Overcharging protection: When the cell charging voltage reaches a certain voltage, the charger will stop supplying current to prevent overcharging.

Over-discharge protection: When the cell voltage drops below a certain voltage, the device will stop using the cell to prevent damage from over-discharging.

Overcurrent protection: If the current exceeds a certain A, the PCM will shut down the circuit to prevent damage from overcurrent.

Short circuit protection: If a short circuit is detected, the PCM will shut down the circuit to prevent damage from a short circuit.

Cell balancing: The PCM will equalize the voltage of all the cells in the pack to prevent one cell from being over-charged or over-discharged.
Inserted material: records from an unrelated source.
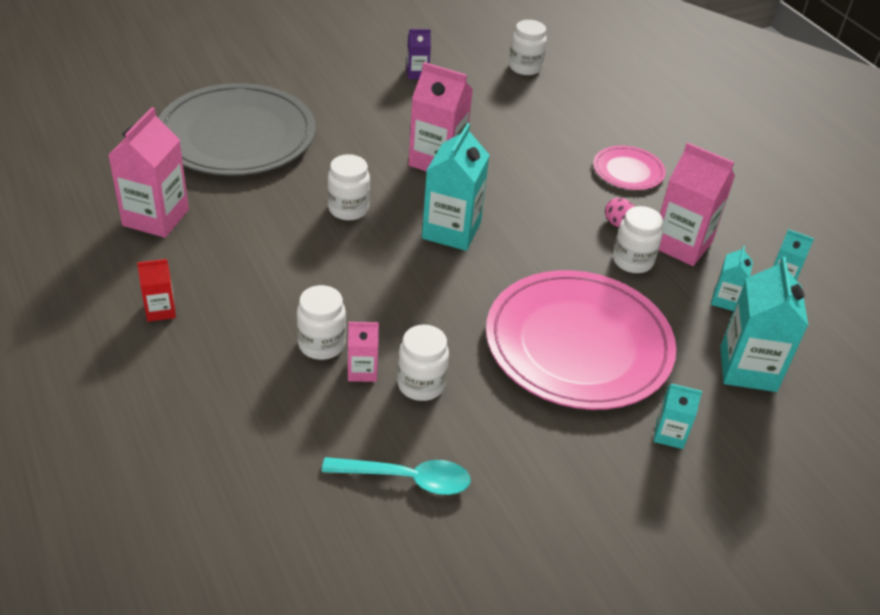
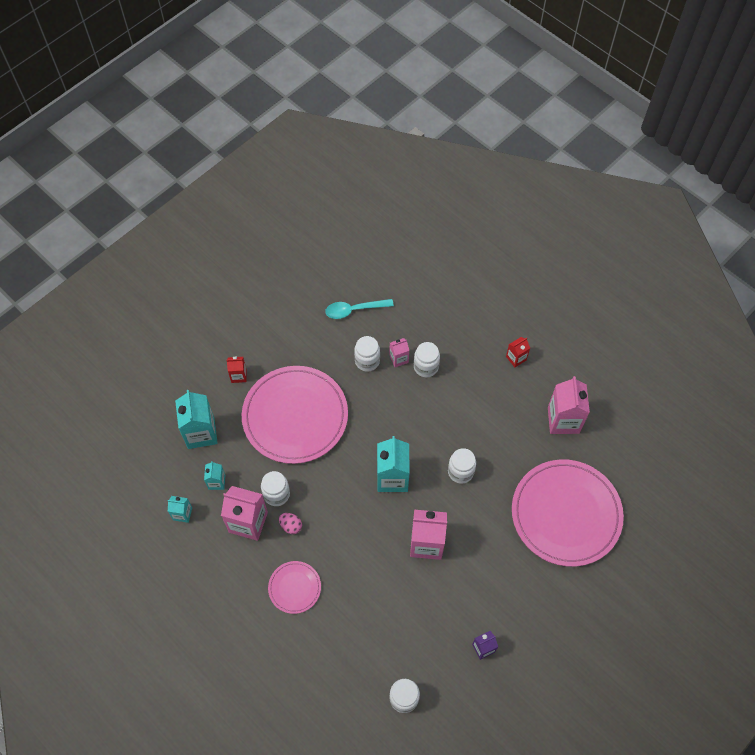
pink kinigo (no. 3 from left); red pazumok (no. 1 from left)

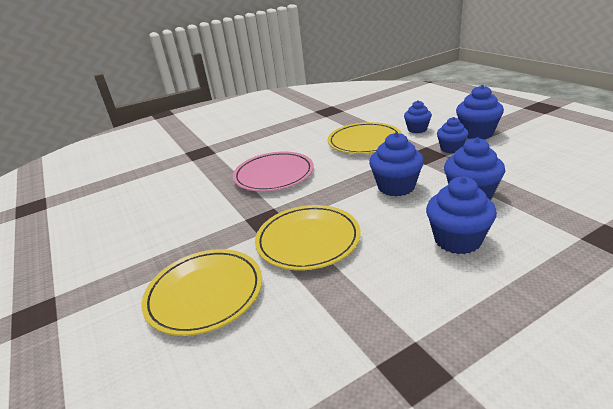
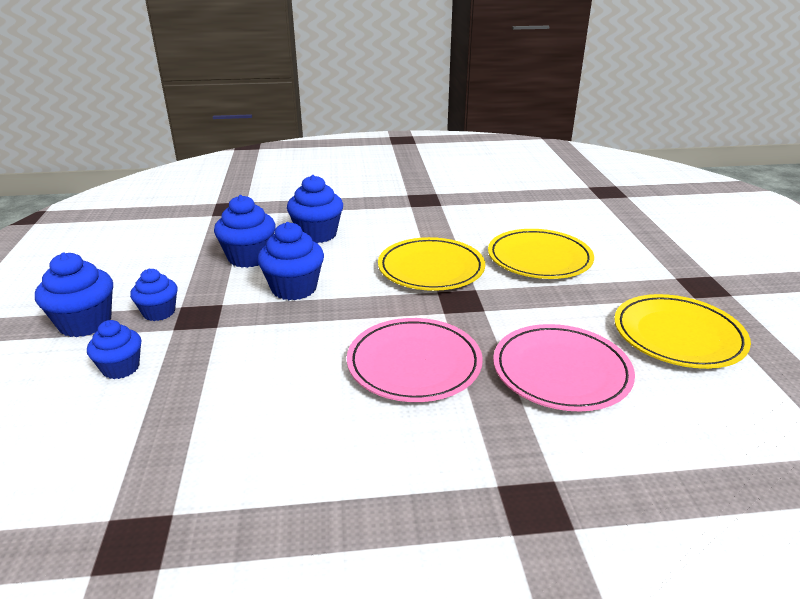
pink kinigo (no. 2 from left); yellow kinigo (no. 3 from left)

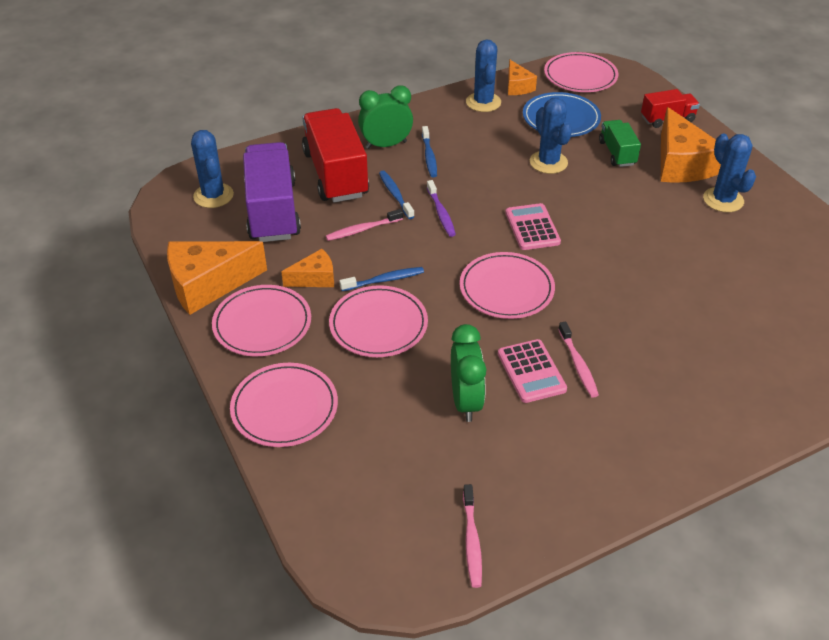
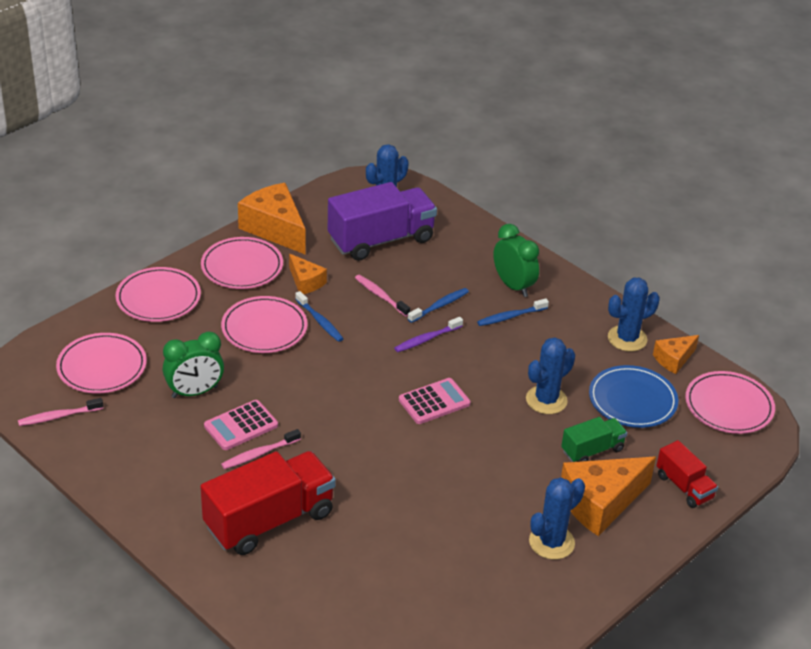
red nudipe (no. 1 from left); pink kinigo (no. 1 from left)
Temperature protection: The PCM will shut down the circuit if the temperature gets too high to prevent damage from overheating.

Your budget

The price of an ebike battery can vary depending on the brand, capacity, discharge rate, and other features. Choose the battery that fits your budget and needs rather than just an expensive battery.

The durability of the 18650 battery for the e-bike

The 18650 should be of high quality and durable. This will save you money in the long run as you will not have to replace it often.

The battery should also be able to withstand extreme temperatures and maintain the bike’s power. This is important as the battery will be exposed to different weather conditions.

The Tritek 18650 e-bike battery pack can withstand temperatures as low as.20 degrees Celsius and as high as 60 degrees Celsius. This makes it a great choice for those who live in areas with extreme temperatures.